FIFO (先进先出) Netting一般指按时间顺序抵消正负值,直到一方耗尽。由于这个问题难度适中且可以用风格差异较大的多种方法解题,所以想和大家分享一下目前已经想到的解法。为了让大家更容易理解这个问题,示例如下:

表格的Val字段的字段值分别为2,-5,-1,1,-2,要求2和-5抵消后,2变为0,-5变成-3,然后1和-3抵消后,1变为0,-3变成-2,最终Val字段的字段值更新为0, -2, -1, 0, -2。为了让初次接触的朋友更深入地了解这个问题,再提供一个例子:

表格的Val字段的字段值分别为5,-6,5,-2,-3,步骤总结如下:
(1)5和-6抵消,5变为0,-6变为-1;
(2)-1和5抵消,-1变为0,5变成4;
(3)4和-2抵消,4变成2,-2变成0;
(4)2和-3抵消,2变成0,-3变成-1
最终Val字段的字段值更新为0, 0, 0, 0, -1。虽然这个问题给人一种无从入手的感觉,但结合生活的经验不难总结出以下流程(用例子一进行说明):

(1)把Val和ID的字段值分为两组,一组为P包括所有Val大于0的信息,另一组为N涵盖所有Val小于0的信息。
(2)完成第一次抵消后,2变成0以及-5变成为-3,把{0, 0}从P中移除放进C中
(3)完成第二次抵消后,1变成0以及-3变成为-2,把{0, 3}从P中移除放进C中
(4)留意到P已经空了,把N和C拼接起来,按ID大小升序排列。
直至P或者N变成为空集前,每一个步骤结束时P/N/C都会作为下一个步骤的自变量,所以需要使用递归解题,对应代码如下:
let
Source = Table.ToRows(DB),
P = List.Select(Source, each _{0} > 0),
N = List.Select(Source, each _{0} < 0),
Z = List.Select(Source, each _{0} = 0),
Processor = (p, n, c) =>
if
List.IsEmpty(p)
or
List.IsEmpty(n)

----------

练习任务:
• a. 短文的第二个例子中,Val字段原值为5,-6,5,-2,-3,最终更新为哪些值?
• b. 照原样复述短文中从“(1)把Val和ID的字段值”到“(4)留意到P已经空了,把N和C拼接起来,按ID大小升序排列。”的部分。
作答时只依据上面这篇短文。

数据摘录:
----------

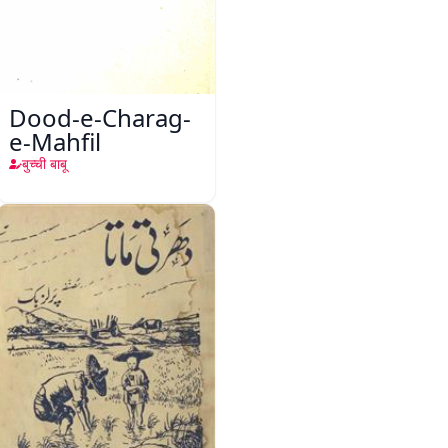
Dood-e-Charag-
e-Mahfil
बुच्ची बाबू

----------

任务答案:
• a. 0, 0, 0, 0, -1。

• b.
(1)把Val和ID的字段值分为两组,一组为P包括所有Val大于0的信息,另一组为N涵盖所有Val小于0的信息。
(2)完成第一次抵消后,2变成0以及-5变成为-3,把{0, 0}从P中移除放进C中
(3)完成第二次抵消后,1变成0以及-3变成为-2,把{0, 3}从P中移除放进C中
(4)留意到P已经空了,把N和C拼接起来,按ID大小升序排列。